Marcus Hert Da Coregio edited this page Dec 8, 2021 · 5 revisions

We welcome everyone that wants to contribute to Spring Security in some way, either submitting a Pull Request, creating an issue ticket, asking questions, and even reviewing other's Pull Requests. But, to be able to maintain the code standard that Spring Security has, we created this guideline to help you to be aware of what to expect from and how to do a code review.

This document brings recommendations to help us performing code reviews, it's not supposed to be interpreted as rules set in stone.

Code of Conduct

Please see our code of conduct.

Contribution Guidelines

We have a CONTRIBUTING document that helps you to get started with the Spring Security project. It is important that you are familiar with it as it includes common stuff to pay attention when doing a code review.

Review locally

While it is totally possible to review a PR using only the GitHub's UI, sometimes we can only have a more deep insight of the code when experimenting with it locally. Running the tests, simulating the behaviour by debugging the code are some ideas to do.

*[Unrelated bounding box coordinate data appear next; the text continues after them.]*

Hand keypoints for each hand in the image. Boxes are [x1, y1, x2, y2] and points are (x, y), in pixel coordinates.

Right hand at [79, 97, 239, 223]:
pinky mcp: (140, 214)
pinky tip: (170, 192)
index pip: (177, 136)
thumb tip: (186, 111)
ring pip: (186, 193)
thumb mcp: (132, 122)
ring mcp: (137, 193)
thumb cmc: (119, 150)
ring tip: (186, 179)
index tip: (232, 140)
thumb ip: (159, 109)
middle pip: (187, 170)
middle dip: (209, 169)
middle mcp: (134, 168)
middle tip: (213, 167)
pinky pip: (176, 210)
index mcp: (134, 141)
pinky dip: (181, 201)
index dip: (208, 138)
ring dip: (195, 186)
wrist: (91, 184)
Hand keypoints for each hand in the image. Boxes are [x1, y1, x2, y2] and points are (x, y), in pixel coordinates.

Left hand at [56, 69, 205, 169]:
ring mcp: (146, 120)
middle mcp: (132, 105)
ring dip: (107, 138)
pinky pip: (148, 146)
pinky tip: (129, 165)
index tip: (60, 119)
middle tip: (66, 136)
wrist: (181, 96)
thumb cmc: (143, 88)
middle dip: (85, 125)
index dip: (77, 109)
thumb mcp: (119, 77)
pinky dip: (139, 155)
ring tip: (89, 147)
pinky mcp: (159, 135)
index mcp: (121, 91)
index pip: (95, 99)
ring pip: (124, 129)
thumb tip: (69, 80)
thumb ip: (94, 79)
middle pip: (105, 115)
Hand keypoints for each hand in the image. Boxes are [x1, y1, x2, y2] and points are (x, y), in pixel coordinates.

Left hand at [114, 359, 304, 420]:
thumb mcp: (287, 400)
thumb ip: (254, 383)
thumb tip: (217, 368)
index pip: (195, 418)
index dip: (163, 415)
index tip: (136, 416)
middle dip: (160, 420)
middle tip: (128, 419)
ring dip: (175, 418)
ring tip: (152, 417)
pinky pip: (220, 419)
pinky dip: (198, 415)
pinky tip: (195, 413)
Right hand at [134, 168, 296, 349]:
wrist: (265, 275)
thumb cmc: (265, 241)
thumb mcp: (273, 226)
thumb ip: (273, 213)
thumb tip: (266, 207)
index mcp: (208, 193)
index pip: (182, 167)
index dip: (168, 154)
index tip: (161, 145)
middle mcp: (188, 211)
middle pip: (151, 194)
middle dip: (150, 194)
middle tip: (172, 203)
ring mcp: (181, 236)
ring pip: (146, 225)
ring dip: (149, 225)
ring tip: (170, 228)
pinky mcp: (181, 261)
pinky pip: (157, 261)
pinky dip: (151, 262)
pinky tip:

Checking out the PR locally using Git

Checkout the PR locally:

$ git fetch https://github.com/spring-projects/spring-security pull/xxxx/head:pull/xxxx

$ git checkout pull/xxxx

Update a local copy of the PR:

$ git checkout pull/xxxx

$ git pull https://github.com/spring-projects/spring-security pull/xxxx/head

Where xxxx is the number of the PR.

Tips to improve the review process

Dedicate your time

When performing a code review, try to dedicate the corresponding time to the PR's size. For example, if a PR is proposing a new API with thousands of new lines, we should be aware that this review is going to take a while and we have to prepare ourselfs to try to review it in its entirety. If you have to stop the review and come back after a while, almost always we can not remember where we were and we have to start over again.

Performing a full code review also helps the submitters by having less rounds of working on the feedbacks.

Polish commits

Consider just adding a polish commit instead of having the submitter do everything.

Consider smaller PRs

Most of the times a feature can be split into multiple different PRs, each one adding a new piece, which together may become a feature. Having smaller PRs helps keep the focus when reviewing it.